They tried to calculate and anticipate risks at all times, and not one volume of mathematical calculations is devoted to this topic. But practice shows that
unpleasant events always happen unexpectedly.
Construction Risk Insurance
This type of activity during construction work is an effective protection against possible losses. No matter how advanced the technologies in this industry are, the improved technical equipment of the work site, it is impossible to exclude the possibility of damage during the construction of facilities.
The insured . In this case, one contract is drawn up for the entire volume of construction work, in which all participants located at this facility are considered insured. The general contractor most often acts as the insurer, as it bears full responsibility to the project customer.
Objects of insurance . This agreement provides for insurance of property risks at the work site intended for certain works, namely:
- all types of construction products;
- mechanical means and mechanisms;
- temporary buildings at the construction site;
- buildings, structures requiring reconstruction and overhaul.
Fundamentally new directions are insurance against:
- possible interruptions in the workflow;
- Failure to comply with the conditions of the signed construction contract.
Coating. Risk insurance under such a program works on the principle of โall risksโ, which implies the provision of protection not only in classical cases, but also in other unusual situations.
Sum insured . According to a mutual agreement, a fixed rate is established, which includes cash payments for the construction project and liability for harm to third parties.
Bank Risk Insurance
The specifics of the work of
banking involves protection from possible losses that arise due to the instability of situations both in the domestic market and in the world. In this case, risk insurance implies not only the probability of non-receipt of profit on transactions, but also the possibility of losing all capital. The following types are recognized:
- Financial: credit, interest, liquid, investment, currency. As well as the risk of insolvency.

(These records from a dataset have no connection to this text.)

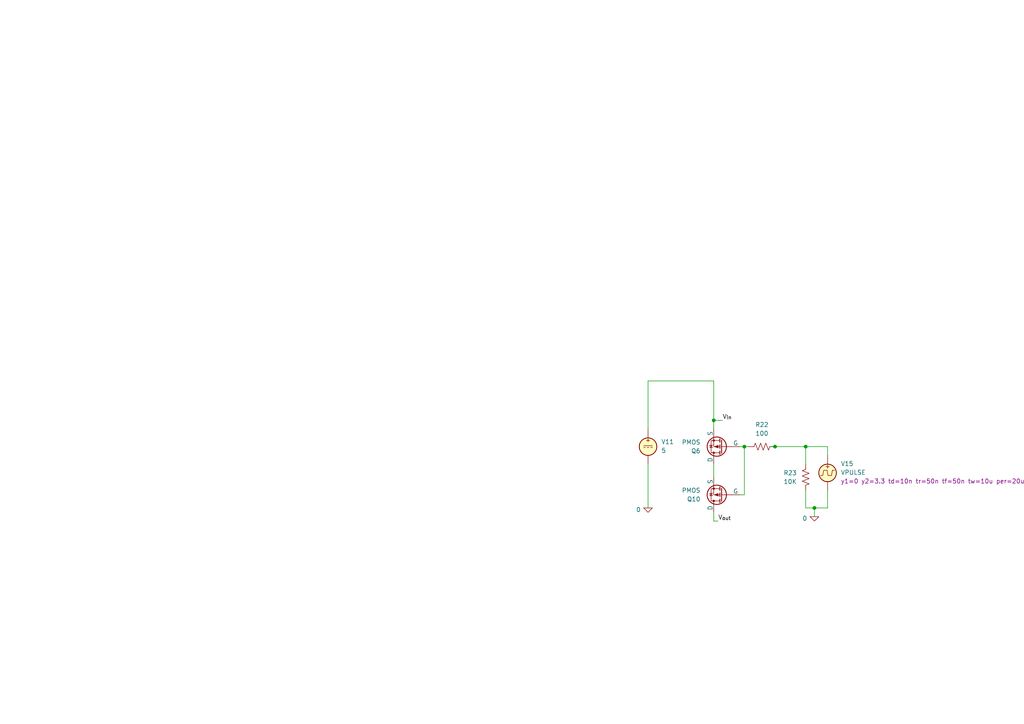
<source format=kicad_sch>
(kicad_sch
	(version 20250114)
	(generator "eeschema")
	(generator_version "9.0")
	(uuid "35fe7cb1-cae0-4f8c-9c53-7147cd4a18be")
	(paper "A4")
	
	(junction
		(at 236.22 147.32)
		(diameter 0)
		(color 0 0 0 0)
		(uuid "2b2eb6f0-f792-4ccd-9185-b6821f15e7a9")
	)
	(junction
		(at 215.9 129.54)
		(diameter 0)
		(color 0 0 0 0)
		(uuid "4d14dc68-1fdf-4b70-a288-f1f4d06c7992")
	)
	(junction
		(at 233.68 129.54)
		(diameter 0)
		(color 0 0 0 0)
		(uuid "c2ecbf16-df5b-478d-a83e-d69b12d350e8")
	)
	(junction
		(at 207.01 121.92)
		(diameter 0)
		(color 0 0 0 0)
		(uuid "c90d7d2d-43d7-4c31-8a12-3a509f89c4de")
	)
	(junction
		(at 224.79 129.54)
		(diameter 0)
		(color 0 0 0 0)
		(uuid "d3b5d62d-7c4e-49bd-9657-577fc33ec48a")
	)
	(wire
		(pts
			(xy 215.9 129.54) (xy 217.17 129.54)
		)
		(stroke
			(width 0)
			(type default)
		)
		(uuid "00f8b829-0c4d-4689-889b-2515a1f1d437")
	)
	(wire
		(pts
			(xy 214.63 129.54) (xy 215.9 129.54)
		)
		(stroke
			(width 0)
			(type default)
		)
		(uuid "1e5e3b42-827f-4a07-ba26-aacd1af25671")
	)
	(wire
		(pts
			(xy 223.52 129.54) (xy 224.79 129.54)
		)
		(stroke
			(width 0)
			(type default)
		)
		(uuid "2c98a11e-70d5-464d-9e29-15fe9e573e2f")
	)
	(wire
		(pts
			(xy 233.68 129.54) (xy 240.03 129.54)
		)
		(stroke
			(width 0)
			(type default)
		)
		(uuid "30080ac7-5273-4188-aba9-dc9fcaaaafaa")
	)
	(wire
		(pts
			(xy 207.01 121.92) (xy 207.01 124.46)
		)
		(stroke
			(width 0)
			(type default)
		)
		(uuid "4188fd1c-9a0c-4db5-a5da-6e5bcdb84118")
	)
	(wire
		(pts
			(xy 207.01 110.49) (xy 207.01 121.92)
		)
		(stroke
			(width 0)
			(type default)
		)
		(uuid "4b1e5ae0-6b1e-4486-9b29-5e01cb2ba841")
	)
	(wire
		(pts
			(xy 207.01 148.59) (xy 207.01 151.13)
		)
		(stroke
			(width 0)
			(type default)
		)
		(uuid "4ec28dbc-c2c7-40b7-b89a-d06558c3783e")
	)
	(wire
		(pts
			(xy 236.22 147.32) (xy 240.03 147.32)
		)
		(stroke
			(width 0)
			(type default)
		)
		(uuid "5aab0354-c01f-4cd6-9639-0bed83487196")
	)
	(wire
		(pts
			(xy 224.79 129.54) (xy 233.68 129.54)
		)
		(stroke
			(width 0)
			(type default)
		)
		(uuid "672af360-4db8-4568-8174-b3bacc1ffef7")
	)
	(wire
		(pts
			(xy 233.68 147.32) (xy 236.22 147.32)
		)
		(stroke
			(width 0)
			(type default)
		)
		(uuid "6c72604c-3a6b-46f4-856d-1ec59dac7b58")
	)
	(wire
		(pts
			(xy 187.96 110.49) (xy 187.96 124.46)
		)
		(stroke
			(width 0)
			(type default)
		)
		(uuid "7611be76-ff00-4e40-95ea-2c1ca70b33dc")
	)
	(wire
		(pts
			(xy 233.68 142.24) (xy 233.68 147.32)
		)
		(stroke
			(width 0)
			(type default)
		)
		(uuid "79dacf67-86c9-461d-8982-6221e806bad9")
	)
	(wire
		(pts
			(xy 233.68 129.54) (xy 233.68 134.62)
		)
		(stroke
			(width 0)
			(type default)
		)
		(uuid "7d23fb64-61e9-4dcf-9f91-572df838d92a")
	)
	(wire
		(pts
			(xy 207.01 151.13) (xy 208.28 151.13)
		)
		(stroke
			(width 0)
			(type default)
		)
		(uuid "aee7df25-3fb8-45a3-8ac3-7a8aa0b64af6")
	)
	(wire
		(pts
			(xy 187.96 134.62) (xy 187.96 147.32)
		)
		(stroke
			(width 0)
			(type default)
		)
		(uuid "b78b3ebc-4d72-46ff-b5a5-1889b3993b18")
	)
	(wire
		(pts
			(xy 215.9 129.54) (xy 215.9 143.51)
		)
		(stroke
			(width 0)
			(type default)
		)
		(uuid "bdae5e74-c253-4426-9d59-8cda146bffe5")
	)
	(wire
		(pts
			(xy 207.01 134.62) (xy 207.01 138.43)
		)
		(stroke
			(width 0)
			(type default)
		)
		(uuid "c4344515-ab4b-43a4-b3a2-afddec24bd0a")
	)
	(wire
		(pts
			(xy 207.01 110.49) (xy 187.96 110.49)
		)
		(stroke
			(width 0)
			(type default)
		)
		(uuid "c6d2c252-9b9f-4895-a224-59d993971258")
	)
	(wire
		(pts
			(xy 207.01 121.92) (xy 209.55 121.92)
		)
		(stroke
			(width 0)
			(type default)
		)
		(uuid "ca27b858-695e-4015-8ca9-642c88b26b05")
	)
	(wire
		(pts
			(xy 240.03 129.54) (xy 240.03 132.08)
		)
		(stroke
			(width 0)
			(type default)
		)
		(uuid "dac24790-4f90-4b24-af11-c4fea4f0e48e")
	)
	(wire
		(pts
			(xy 240.03 147.32) (xy 240.03 142.24)
		)
		(stroke
			(width 0)
			(type default)
		)
		(uuid "e292caf0-bfcd-4ec6-b5cc-2467b6b1483b")
	)
	(wire
		(pts
			(xy 214.63 143.51) (xy 215.9 143.51)
		)
		(stroke
			(width 0)
			(type default)
		)
		(uuid "e9753a02-d31a-4357-ac6d-8389fcf3331b")
	)
	(wire
		(pts
			(xy 236.22 147.32) (xy 236.22 149.86)
		)
		(stroke
			(width 0)
			(type default)
		)
		(uuid "f2a718ea-677d-47a5-a50e-78c247f194bb")
	)
	(label "V_{out}"
		(at 208.28 151.13 0)
		(effects
			(font
				(size 1.27 1.27)
			)
			(justify left bottom)
		)
		(uuid "28904438-3eb0-4782-9834-b87e943bdde9")
	)
	(label "V_{in}"
		(at 209.55 121.92 0)
		(effects
			(font
				(size 1.27 1.27)
			)
			(justify left bottom)
		)
		(uuid "e360cbdc-6750-4292-809c-8290dc6cf2a2")
	)
	(symbol
		(lib_id "Simulation_SPICE:0")
		(at 187.96 147.32 0)
		(unit 1)
		(exclude_from_sim no)
		(in_bom yes)
		(on_board yes)
		(dnp no)
		(uuid "2e5cf763-fbb6-4849-a70b-028210269389")
		(property "Reference" "#GND09"
			(at 187.96 152.4 0)
			(effects
				(font
					(size 1.27 1.27)
				)
				(hide yes)
			)
		)
		(property "Value" "0"
			(at 185.166 147.828 0)
			(effects
				(font
					(size 1.27 1.27)
				)
			)
		)
		(property "Footprint" ""
			(at 187.96 147.32 0)
			(effects
				(font
					(size 1.27 1.27)
				)
				(hide yes)
			)
		)
		(property "Datasheet" "https://ngspice.sourceforge.io/docs/ngspice-html-manual/manual.xhtml#subsec_Circuit_elements__device"
			(at 187.96 157.48 0)
			(effects
				(font
					(size 1.27 1.27)
				)
				(hide yes)
			)
		)
		(property "Description" "0V reference potential for simulation"
			(at 187.96 154.94 0)
			(effects
				(font
					(size 1.27 1.27)
				)
				(hide yes)
			)
		)
		(pin "1"
			(uuid "703eb406-b2f3-49b2-b3a3-4c6de30a611a")
		)
		(instances
			(project "mosfet_sw"
				(path "/ca121e3d-58f2-4fd3-9cbe-a83aed7d8c4c/37ead46f-6414-44cd-9d5a-a15a78a0aaec"
					(reference "#GND09")
					(unit 1)
				)
			)
		)
	)
	(symbol
		(lib_id "Simulation_SPICE:VPULSE")
		(at 240.03 137.16 0)
		(unit 1)
		(exclude_from_sim no)
		(in_bom yes)
		(on_board yes)
		(dnp no)
		(fields_autoplaced yes)
		(uuid "63999ace-1b8e-465f-a783-851a42426856")
		(property "Reference" "V15"
			(at 243.84 134.4901 0)
			(effects
				(font
					(size 1.27 1.27)
				)
				(justify left)
			)
		)
		(property "Value" "VPULSE"
			(at 243.84 137.0301 0)
			(effects
				(font
					(size 1.27 1.27)
				)
				(justify left)
			)
		)
		(property "Footprint" ""
			(at 240.03 137.16 0)
			(effects
				(font
					(size 1.27 1.27)
				)
				(hide yes)
			)
		)
		(property "Datasheet" "https://ngspice.sourceforge.io/docs/ngspice-html-manual/manual.xhtml#sec_Independent_Sources_for"
			(at 240.03 137.16 0)
			(effects
				(font
					(size 1.27 1.27)
				)
				(hide yes)
			)
		)
		(property "Description" "Voltage source, pulse"
			(at 240.03 137.16 0)
			(effects
				(font
					(size 1.27 1.27)
				)
				(hide yes)
			)
		)
		(property "Sim.Pins" "1=+ 2=-"
			(at 240.03 137.16 0)
			(effects
				(font
					(size 1.27 1.27)
				)
				(hide yes)
			)
		)
		(property "Sim.Type" "PULSE"
			(at 240.03 137.16 0)
			(effects
				(font
					(size 1.27 1.27)
				)
				(hide yes)
			)
		)
		(property "Sim.Device" "V"
			(at 240.03 137.16 0)
			(effects
				(font
					(size 1.27 1.27)
				)
				(justify left)
				(hide yes)
			)
		)
		(property "Sim.Params" "y1=0 y2=3.3 td=10n tr=50n tf=50n tw=10u per=20u"
			(at 243.84 139.5701 0)
			(effects
				(font
					(size 1.27 1.27)
				)
				(justify left)
			)
		)
		(pin "1"
			(uuid "f2ef8374-25f6-4349-a099-ba9790b728ef")
		)
		(pin "2"
			(uuid "999e6d6d-4b17-4b00-a657-4c50cae3cab3")
		)
		(instances
			(project "mosfet_sw"
				(path "/ca121e3d-58f2-4fd3-9cbe-a83aed7d8c4c/37ead46f-6414-44cd-9d5a-a15a78a0aaec"
					(reference "V15")
					(unit 1)
				)
			)
		)
	)
	(symbol
		(lib_id "Simulation_SPICE:PMOS")
		(at 209.55 129.54 180)
		(unit 1)
		(exclude_from_sim no)
		(in_bom yes)
		(on_board yes)
		(dnp no)
		(uuid "63ceeab2-8fad-4258-b310-6b43509e87dc")
		(property "Reference" "Q6"
			(at 203.2 130.8101 0)
			(effects
				(font
					(size 1.27 1.27)
				)
				(justify left)
			)
		)
		(property "Value" "PMOS"
			(at 203.2 128.2701 0)
			(effects
				(font
					(size 1.27 1.27)
				)
				(justify left)
			)
		)
		(property "Footprint" ""
			(at 204.47 132.08 0)
			(effects
				(font
					(size 1.27 1.27)
				)
				(hide yes)
			)
		)
		(property "Datasheet" "https://ngspice.sourceforge.io/docs/ngspice-html-manual/manual.xhtml#cha_MOSFETs"
			(at 209.55 116.84 0)
			(effects
				(font
					(size 1.27 1.27)
				)
				(hide yes)
			)
		)
		(property "Description" "P-MOSFET transistor, drain/source/gate"
			(at 209.55 129.54 0)
			(effects
				(font
					(size 1.27 1.27)
				)
				(hide yes)
			)
		)
		(property "Sim.Device" "PMOS"
			(at 209.55 112.395 0)
			(effects
				(font
					(size 1.27 1.27)
				)
				(hide yes)
			)
		)
		(property "Sim.Type" "VDMOS"
			(at 209.55 110.49 0)
			(effects
				(font
					(size 1.27 1.27)
				)
				(hide yes)
			)
		)
		(property "Sim.Pins" "1=D 2=G 3=S"
			(at 209.55 114.3 0)
			(effects
				(font
					(size 1.27 1.27)
				)
				(hide yes)
			)
		)
		(pin "1"
			(uuid "bbc135f4-6c98-4a2e-bb1a-7b0b37ced135")
		)
		(pin "2"
			(uuid "3c63ab92-50e4-434b-b16e-f6d00db9bcd0")
		)
		(pin "3"
			(uuid "1fdc87c6-dad6-4dc4-b1bf-23f641e3aaea")
		)
		(instances
			(project "mosfet_sw"
				(path "/ca121e3d-58f2-4fd3-9cbe-a83aed7d8c4c/37ead46f-6414-44cd-9d5a-a15a78a0aaec"
					(reference "Q6")
					(unit 1)
				)
			)
		)
	)
	(symbol
		(lib_id "Simulation_SPICE:0")
		(at 236.22 149.86 0)
		(unit 1)
		(exclude_from_sim no)
		(in_bom yes)
		(on_board yes)
		(dnp no)
		(uuid "7ed3ee1f-cc2b-4cda-928d-a21d43d381c9")
		(property "Reference" "#GND010"
			(at 236.22 154.94 0)
			(effects
				(font
					(size 1.27 1.27)
				)
				(hide yes)
			)
		)
		(property "Value" "0"
			(at 233.426 150.368 0)
			(effects
				(font
					(size 1.27 1.27)
				)
			)
		)
		(property "Footprint" ""
			(at 236.22 149.86 0)
			(effects
				(font
					(size 1.27 1.27)
				)
				(hide yes)
			)
		)
		(property "Datasheet" "https://ngspice.sourceforge.io/docs/ngspice-html-manual/manual.xhtml#subsec_Circuit_elements__device"
			(at 236.22 160.02 0)
			(effects
				(font
					(size 1.27 1.27)
				)
				(hide yes)
			)
		)
		(property "Description" "0V reference potential for simulation"
			(at 236.22 157.48 0)
			(effects
				(font
					(size 1.27 1.27)
				)
				(hide yes)
			)
		)
		(pin "1"
			(uuid "10e78a37-194d-480c-8bb0-d5827caa9fe9")
		)
		(instances
			(project "mosfet_sw"
				(path "/ca121e3d-58f2-4fd3-9cbe-a83aed7d8c4c/37ead46f-6414-44cd-9d5a-a15a78a0aaec"
					(reference "#GND010")
					(unit 1)
				)
			)
		)
	)
	(symbol
		(lib_id "Device:R_US")
		(at 233.68 138.43 0)
		(mirror x)
		(unit 1)
		(exclude_from_sim no)
		(in_bom yes)
		(on_board yes)
		(dnp no)
		(uuid "83100d30-762e-4a52-b696-3067979facd1")
		(property "Reference" "R23"
			(at 231.14 137.1599 0)
			(effects
				(font
					(size 1.27 1.27)
				)
				(justify right)
			)
		)
		(property "Value" "10K"
			(at 231.14 139.6999 0)
			(effects
				(font
					(size 1.27 1.27)
				)
				(justify right)
			)
		)
		(property "Footprint" ""
			(at 234.696 138.176 90)
			(effects
				(font
					(size 1.27 1.27)
				)
				(hide yes)
			)
		)
		(property "Datasheet" "~"
			(at 233.68 138.43 0)
			(effects
				(font
					(size 1.27 1.27)
				)
				(hide yes)
			)
		)
		(property "Description" "Resistor, US symbol"
			(at 233.68 138.43 0)
			(effects
				(font
					(size 1.27 1.27)
				)
				(hide yes)
			)
		)
		(pin "2"
			(uuid "c8b8a6c4-9d59-4574-82a6-20bd93bfcedf")
		)
		(pin "1"
			(uuid "e0c58db6-ac5e-4e5d-bbc9-933aa0695007")
		)
		(instances
			(project "mosfet_sw"
				(path "/ca121e3d-58f2-4fd3-9cbe-a83aed7d8c4c/37ead46f-6414-44cd-9d5a-a15a78a0aaec"
					(reference "R23")
					(unit 1)
				)
			)
		)
	)
	(symbol
		(lib_id "Simulation_SPICE:PMOS")
		(at 209.55 143.51 180)
		(unit 1)
		(exclude_from_sim no)
		(in_bom yes)
		(on_board yes)
		(dnp no)
		(uuid "a2f7ab34-dc06-4de3-b794-f1dd12bd1589")
		(property "Reference" "Q10"
			(at 203.2 144.7801 0)
			(effects
				(font
					(size 1.27 1.27)
				)
				(justify left)
			)
		)
		(property "Value" "PMOS"
			(at 203.2 142.2401 0)
			(effects
				(font
					(size 1.27 1.27)
				)
				(justify left)
			)
		)
		(property "Footprint" ""
			(at 204.47 146.05 0)
			(effects
				(font
					(size 1.27 1.27)
				)
				(hide yes)
			)
		)
		(property "Datasheet" "https://ngspice.sourceforge.io/docs/ngspice-html-manual/manual.xhtml#cha_MOSFETs"
			(at 209.55 130.81 0)
			(effects
				(font
					(size 1.27 1.27)
				)
				(hide yes)
			)
		)
		(property "Description" "P-MOSFET transistor, drain/source/gate"
			(at 209.55 143.51 0)
			(effects
				(font
					(size 1.27 1.27)
				)
				(hide yes)
			)
		)
		(property "Sim.Device" "PMOS"
			(at 209.55 126.365 0)
			(effects
				(font
					(size 1.27 1.27)
				)
				(hide yes)
			)
		)
		(property "Sim.Type" "VDMOS"
			(at 209.55 124.46 0)
			(effects
				(font
					(size 1.27 1.27)
				)
				(hide yes)
			)
		)
		(property "Sim.Pins" "1=D 2=G 3=S"
			(at 209.55 128.27 0)
			(effects
				(font
					(size 1.27 1.27)
				)
				(hide yes)
			)
		)
		(pin "1"
			(uuid "0397bb78-c94b-4ab3-9276-915817aa0896")
		)
		(pin "2"
			(uuid "c03f1dee-4e44-4ca1-8376-caba94d35f33")
		)
		(pin "3"
			(uuid "edffc1e5-9836-4ec5-b3ab-6bcefaaccd1c")
		)
		(instances
			(project "mosfet_sw"
				(path "/ca121e3d-58f2-4fd3-9cbe-a83aed7d8c4c/37ead46f-6414-44cd-9d5a-a15a78a0aaec"
					(reference "Q10")
					(unit 1)
				)
			)
		)
	)
	(symbol
		(lib_id "Device:R_US")
		(at 220.98 129.54 90)
		(unit 1)
		(exclude_from_sim no)
		(in_bom yes)
		(on_board yes)
		(dnp no)
		(fields_autoplaced yes)
		(uuid "fb3fb8ae-3cdb-4c86-9920-599ceab7c083")
		(property "Reference" "R22"
			(at 220.98 123.19 90)
			(effects
				(font
					(size 1.27 1.27)
				)
			)
		)
		(property "Value" "100"
			(at 220.98 125.73 90)
			(effects
				(font
					(size 1.27 1.27)
				)
			)
		)
		(property "Footprint" ""
			(at 221.234 128.524 90)
			(effects
				(font
					(size 1.27 1.27)
				)
				(hide yes)
			)
		)
		(property "Datasheet" "~"
			(at 220.98 129.54 0)
			(effects
				(font
					(size 1.27 1.27)
				)
				(hide yes)
			)
		)
		(property "Description" "Resistor, US symbol"
			(at 220.98 129.54 0)
			(effects
				(font
					(size 1.27 1.27)
				)
				(hide yes)
			)
		)
		(pin "2"
			(uuid "0ed33606-0612-4135-9408-2783329a8a6a")
		)
		(pin "1"
			(uuid "56b564f7-31bb-45f7-a73e-8ed9df4a972d")
		)
		(instances
			(project "mosfet_sw"
				(path "/ca121e3d-58f2-4fd3-9cbe-a83aed7d8c4c/37ead46f-6414-44cd-9d5a-a15a78a0aaec"
					(reference "R22")
					(unit 1)
				)
			)
		)
	)
	(symbol
		(lib_id "Simulation_SPICE:VDC")
		(at 187.96 129.54 0)
		(unit 1)
		(exclude_from_sim no)
		(in_bom yes)
		(on_board yes)
		(dnp no)
		(fields_autoplaced yes)
		(uuid "fe866bd4-7763-4a6c-a679-6ea00342f3c1")
		(property "Reference" "V11"
			(at 191.77 128.1401 0)
			(effects
				(font
					(size 1.27 1.27)
				)
				(justify left)
			)
		)
		(property "Value" "5"
			(at 191.77 130.6801 0)
			(effects
				(font
					(size 1.27 1.27)
				)
				(justify left)
			)
		)
		(property "Footprint" ""
			(at 187.96 129.54 0)
			(effects
				(font
					(size 1.27 1.27)
				)
				(hide yes)
			)
		)
		(property "Datasheet" "https://ngspice.sourceforge.io/docs/ngspice-html-manual/manual.xhtml#sec_Independent_Sources_for"
			(at 187.96 129.54 0)
			(effects
				(font
					(size 1.27 1.27)
				)
				(hide yes)
			)
		)
		(property "Description" "Voltage source, DC"
			(at 187.96 129.54 0)
			(effects
				(font
					(size 1.27 1.27)
				)
				(hide yes)
			)
		)
		(property "Sim.Pins" "1=+ 2=-"
			(at 187.96 129.54 0)
			(effects
				(font
					(size 1.27 1.27)
				)
				(hide yes)
			)
		)
		(property "Sim.Type" "DC"
			(at 187.96 129.54 0)
			(effects
				(font
					(size 1.27 1.27)
				)
				(hide yes)
			)
		)
		(property "Sim.Device" "V"
			(at 187.96 129.54 0)
			(effects
				(font
					(size 1.27 1.27)
				)
				(justify left)
				(hide yes)
			)
		)
		(pin "1"
			(uuid "f2edfb94-3673-4ab3-a578-c80c1a66bbe0")
		)
		(pin "2"
			(uuid "45bb8659-d090-41a4-9598-2659c3d3366e")
		)
		(instances
			(project "mosfet_sw"
				(path "/ca121e3d-58f2-4fd3-9cbe-a83aed7d8c4c/37ead46f-6414-44cd-9d5a-a15a78a0aaec"
					(reference "V11")
					(unit 1)
				)
			)
		)
	)
)

</source>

- Functional: strategic, technological, operational. In addition, there is a risk when introducing new products and various banking technologies.
- External: likelihood of inconsistency and loss of reputation.
Risk insurance in banking is not only a credit institution, since in the process of performing various operations it risks not only its finances, but, above all, the money of depositors. However, it is impossible to insure the bankโs capital in full, so a special reserve cash reserve fund is being created. Such a procedure is carried out only for deposits that are especially important for the institution.
Many countries have introduced the mandatory purchase of a basic policy into the practice of the bank, which increases the reputation of the institution and helps to attract new customers.